*MATERIAL FOR THIS EXERCISE*.
======

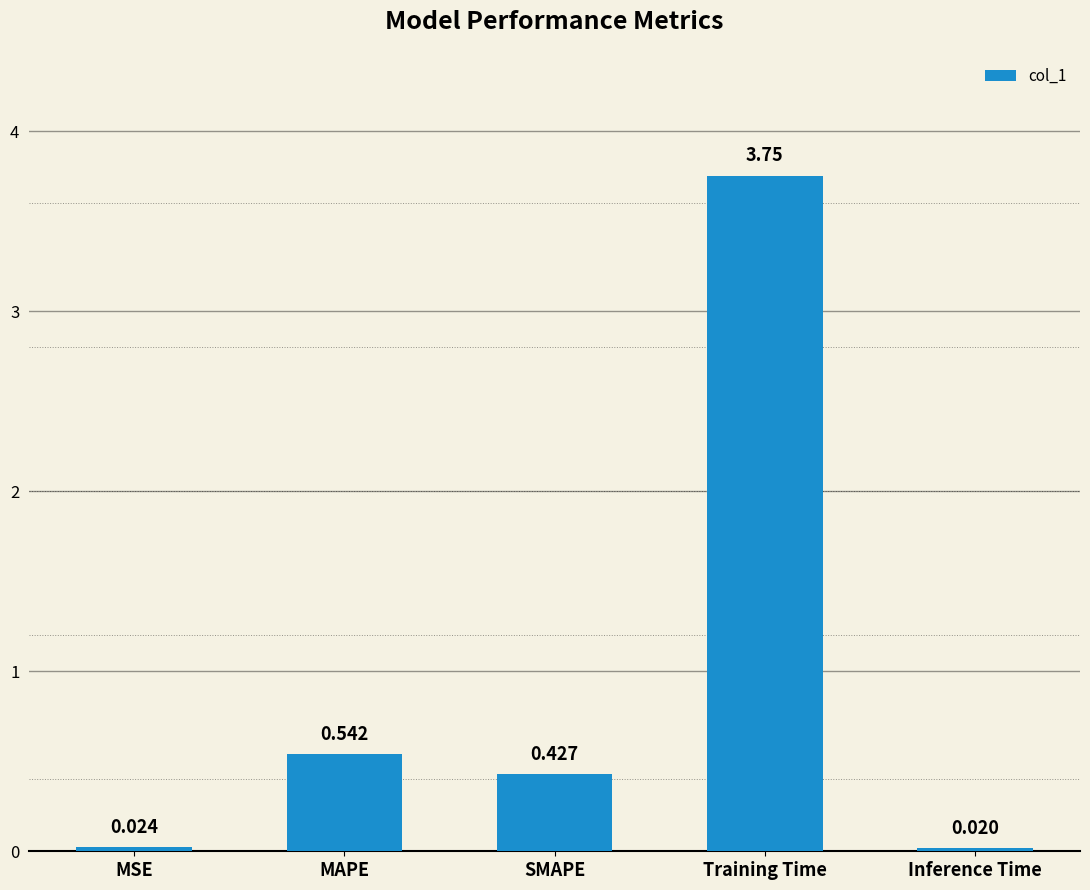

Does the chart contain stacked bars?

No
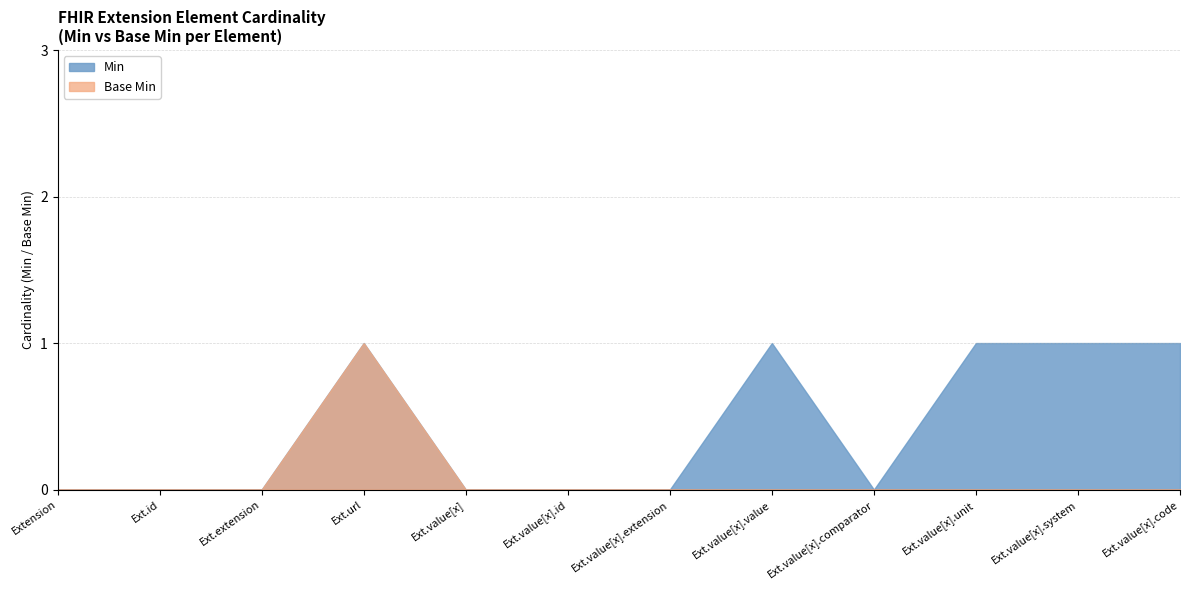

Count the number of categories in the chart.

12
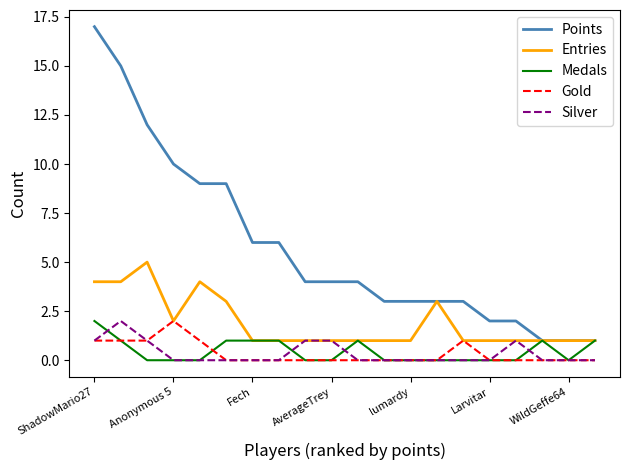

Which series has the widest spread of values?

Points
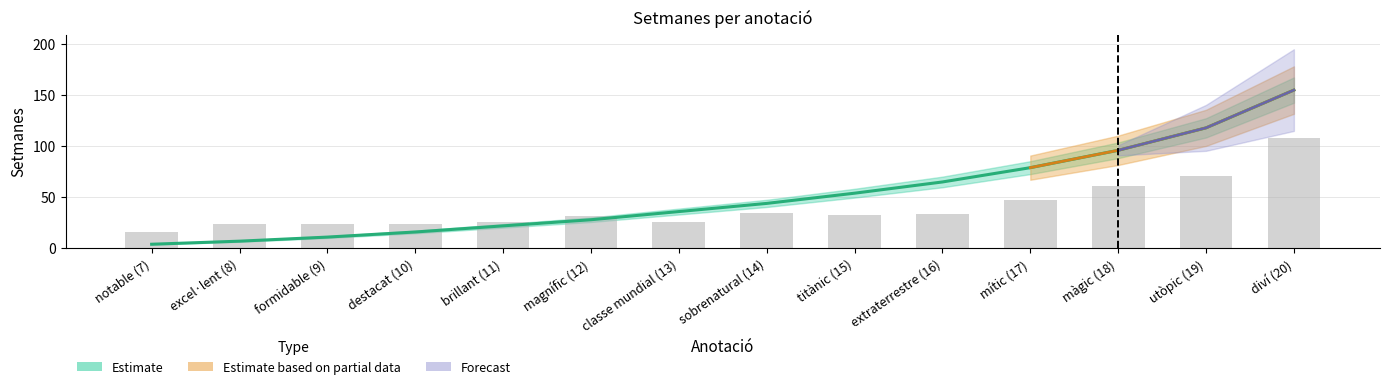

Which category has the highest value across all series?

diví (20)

======

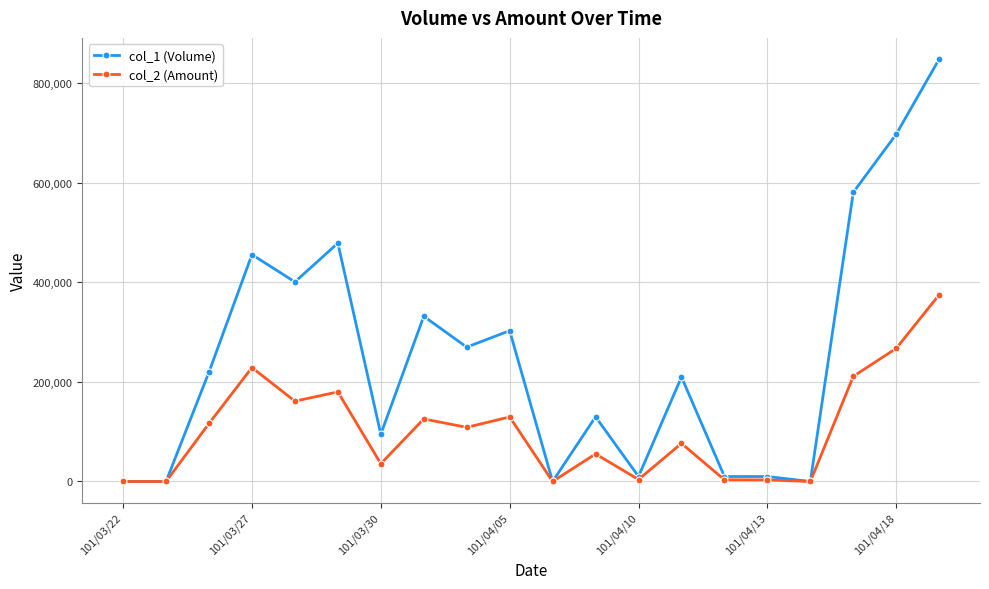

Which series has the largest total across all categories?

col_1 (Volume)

======

*EXERCISE DESCRIPTION*.
From the listing above, copy word for word the lines between the one containing "Count the number of categories in the chart." and the one containing "Which category has", including both. Leave out the pictures.

*SOLUTION FOR THIS EXERCISE*.
Count the number of categories in the chart.

12

Which series has the widest spread of values?

Points

Which category has the highest value across all series?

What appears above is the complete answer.